If we are to pick winners in the food industry and in food companies, we must pick them departmentally. We must choose schemes where there is obvious demand and where a critical element must be addressed. The expert group on the food industry and the Culliton report always refer to the growing importance of the environment and the need for environmentally friendly practices as being the norm in agriculture. It is not simply for the purpose of a good image, these are now becoming critical viability issues for many farmers. The ability to deal with waste and farmyard pollution is an important factor in terms of the viability of many farmers, particularly in the small to middle income groups, and it must be addressed. When we consider that small level of capital investment in relative terms, probably an investment of £14,000 to £20,000 on average, it is obvious we have failed as a Department and from our resources of thousands of millions to deal with that issue for 18,000 farmers.
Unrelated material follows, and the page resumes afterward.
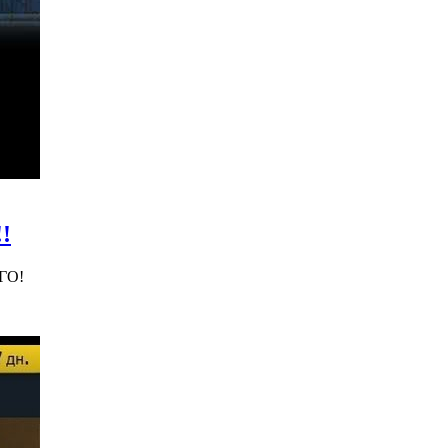
!
ГО!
Yet at the other end of the chain, we will say that if we develop a food business and competitive companies, we will grant aid capital investment, provide repayable loans and increase the percentage of marketing initiatives. We are again putting the cart before the horse. As the Minister said, there is failure to integrate the farmyard with the supermarket in terms of maintaining not only the food link chain, but the quality assurance on which the modern sophisticated consumer not only in Europe, but in Ireland, insists if we are to have a market share for our food industry in the European Union.
The disease fee status of our herd is an important issue as people look at Irish food. This is another issue where there is a stand-off which should be resolved by the Minister. It is his job to ensure that we do not harm the image of the food industry. It is important to resolve these issues quickly because that is the name of the game, doing the job one is entrusted to do. We do not want hassle over this because it will create a huge problem for us internationally if we allow it to continue. It will be used by competitors in the same way as the live export issue was used. This has become a cut-throat business and if people put a black mark against us, we should do everything possible to remove it.
I understand that every Minister faces vested interest pressures and problems in Departments. We must find a solution to this problem. We do not need stand-offs because there are enough in our supermarket chains at present where people are being hurt. We can solve this problem if the Minister has the goodwill and political ability to do so. I encourage him to do so as quickly as possible. The appointment by the Minister for the Marine of a person from the fishing industry was included in the definition of food in the original Bill but discussions had not been completed with an Bord Iascaigh Mhara at the time. I am glad the Minister now has the opportunity to complete that process by making the appointment.
I have no objection in principle to the fact that he is making these appointments and I hope board members realise that their job is to address the board's agenda and not to bring others to it. A shared vision for the producer and processor will determine not only how effective this board will be, but how effective the food industry will be in meeting the targets it has set itself and which have been set for it by the Department and the Minister in the Structural Fund allocations. I wish whoever is appointed to the board well, they will have our full co-operation and assistance.